“America is a place of opportunity and upward mobility for some people, but not for everyone,” said Darren Walker, President of the Ford Foundation, at the Mississippi Museum of Art (MMA) on April 9, 2022. “If we cannot solve these problems in the South, we cannot fix America.”
This statement came out of a panel discussion hosted by the MMA, where Walker and exhibiting artist Mark Bradford discussed the potential for contemporary art to address historic American issues of inequality, many of which are typically associated with Southern states’ histories of slavery, Jim Crow, and anti-Blackness, but are not unique to the South.
The exhibit, A Movement in Every Direction: Legacies of the Great Migration, curated by Jessica Bell Brown (BMA) and Ryan Dennis (MMA) features new work by twelve Black American artists exploring their own historical and familial relationship to the Great Migration. It has now moved from the MMA to the Baltimore Museum of Art (BMA) as a co-curated project, on view there through January 29, 2023. Although it’s installed differently and Baltimore offers a new context for the research-driven work, Walker’s statements made during the opening weekend in Mississippi are no less potent: The South’s problems remain at the core of America’s problems as a whole.
The Great Migration, a movement of six million Black Southerners to the North and West from 1916 to 1970, is a central American story but it has been largely undocumented by historians, archivists, and left out of art history, with Jacob Lawrence’s Great Migration Series existing as a singular standout—until now. Movement is a groundbreaking exhibition about the promise of upward mobility and the sacrifices endured by Black Americans to realize a safer and more stable life. It is also an opportunity to consider our collective past, present, and future through the personal lens of family history from those who experienced it directly.
Movement features newly commissioned works by American artists with Southern ties selected by Bell Brown and Dennis. Each artist was given significant support and time to research their own family history in relation to the Great Migration in order to create new works of art about their discoveries. The process took over a year and included globally recognized artists (Mark Bradford, Theaster Gates, Carrie Mae Weems, Robert Pruitt), as well as rising stars (Leslie Hewitt, Allison Janae Hamilton, Torkwase Dyson, Stephani Jemison), of whom a handful are affiliated with Washington, DC and Baltimore (Jamea Richmond-Edwards, Akea Brionne, Zoë Charlton, Larry W. Cook).

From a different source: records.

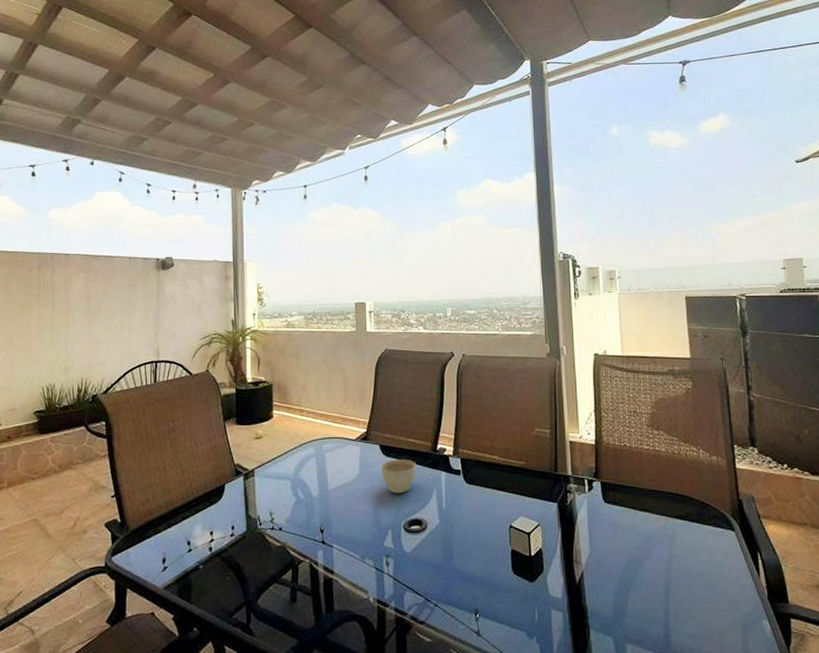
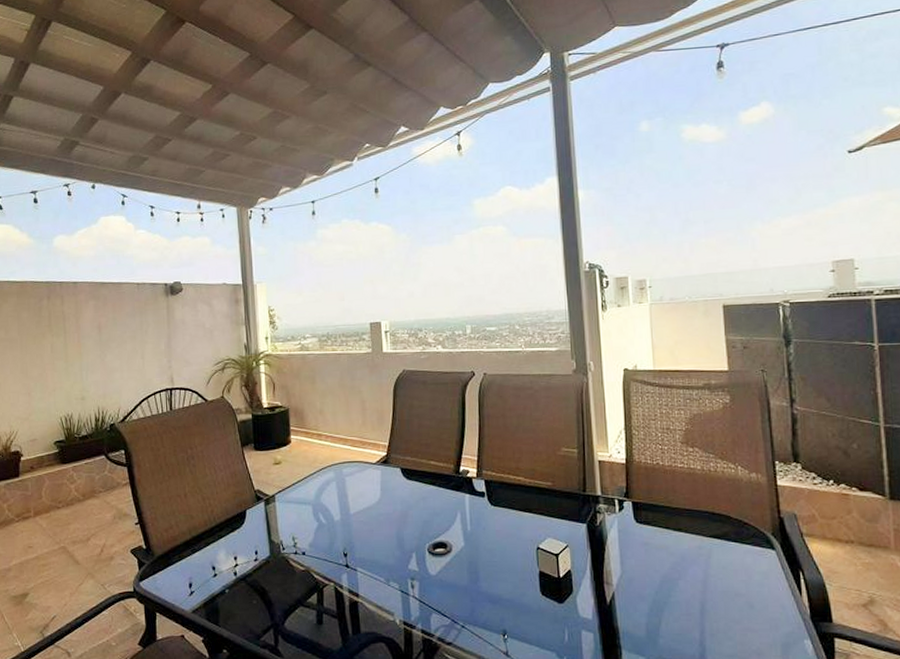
planter bowl: present [380,459,416,494] -> none [402,482,439,517]

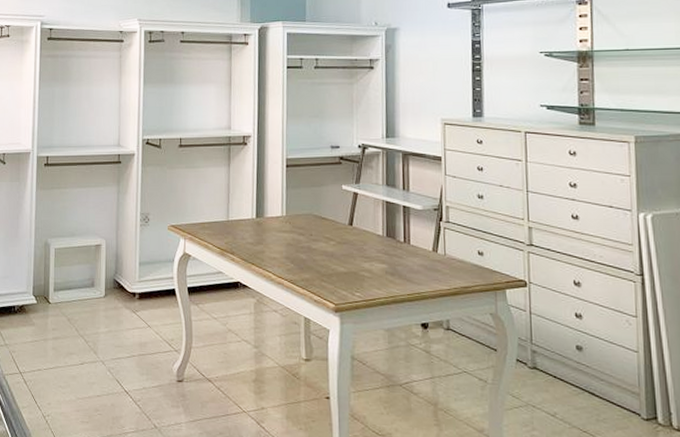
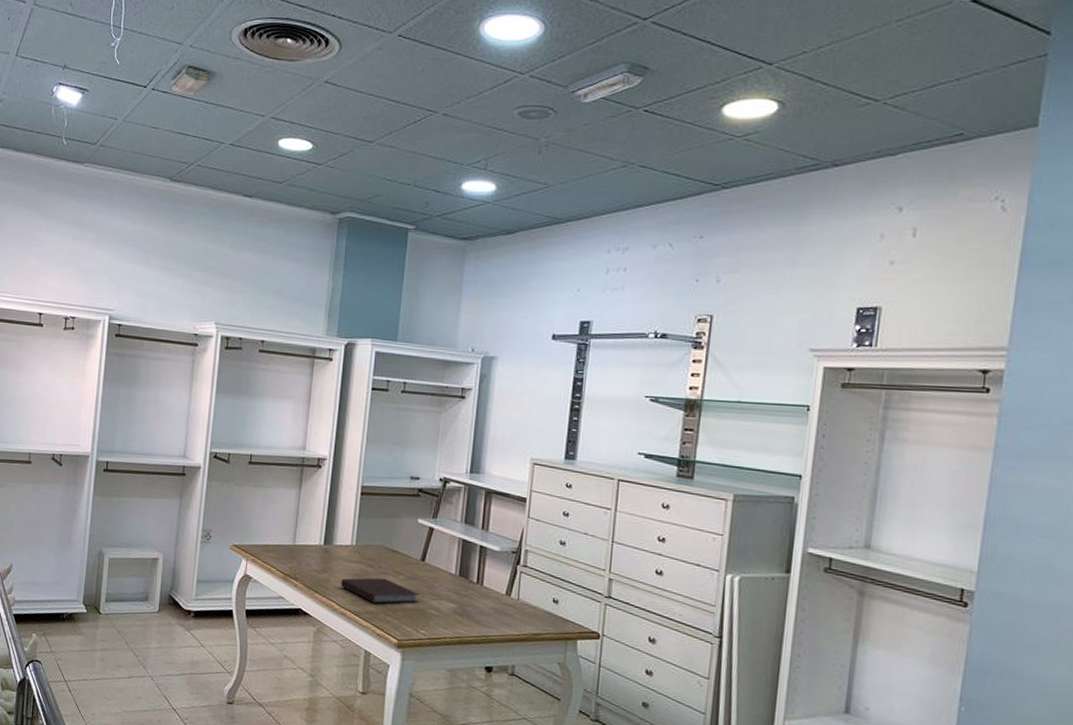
notebook: none [276,245,351,270] -> present [341,578,420,604]

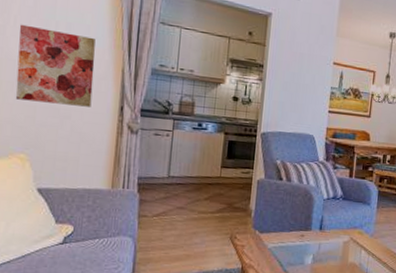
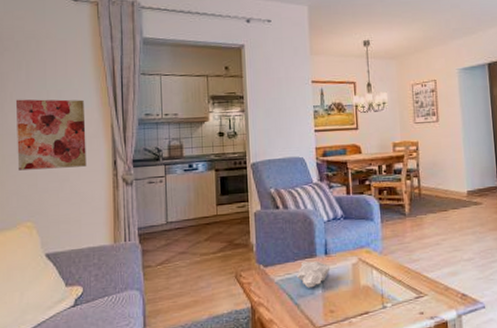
bowl: none [290,233,323,258] -> present [297,261,331,288]

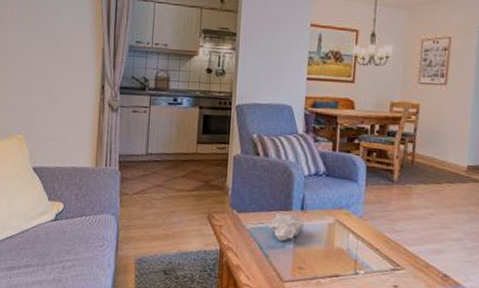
wall art: present [15,99,87,171] -> none [13,13,79,88]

The site specificity of Southern roots against the backdrop of American history, as well as the personal nature of this research, lends a palpable sense of fresh discovery, a sense of newness and energy if disparate stories—perhaps forgotten and neglected for many years but now sparkling and bright refreshed from this deep digging—endeavor into our own murky and circuitous pasts, lost names and places, purposefully forgotten or hidden traumas and bitter disappointments, resignation to live better and do better, to leave it all behind.
The artists are not only creating innovative constructions and beautiful objects to look at, they’re rewriting their own history, based on research. As part of this intensive process, the participating artists traveled to ancestral lands, looked up old records and newspaper articles, dug into scrap books and keepsakes in dusty boxes and in attics and basements where objects, documents, and photos of unfamiliar faces were unearthed. The surprises came from revelations about their own family members, from finding stories they always believed were just rumors, and understanding why it all came to happen. The sum total outcome of the exhibit is that these artists, and with them the audiences who see the show, can feel more connected to the past and each other, part of something much larger.
I traveled to Jackson, Mississippi for three days in April 2022 for the opening weekend to experience the exhibition within the context and culture of one of America’s oldest Southern cities, and amongst the artists, curators, and supporters for whom this exhibit is extraordinarily special. Now that it is displayed in the BMA’s cavernous Thallheimer gallery, it’s fascinating to see these works not only installed differently to create a nuanced narrative, but to witness Baltimore City audiences’ enthusiastic response to it, even our collective sense of claiming ourselves to be a part of the Upper South, just shy of the Mason-Dixon line.
At the Baltimore Museum, the curatorial team was afforded a linear space with glistening concrete floors, in which they could plan a progression with a succinct beginning and end, compared to a radial design at the MMA, where a circular focus placed sculpture in the middle and spaces for film at the edges.
Rather than attempting to tell the story in a chronological or literal fashion, at the BMA the works are installed based on formal characteristics, where visual cues and material culture riff upon one another and the three video installations are given different treatments, although each is cinematically displayed in a unique theatrical space.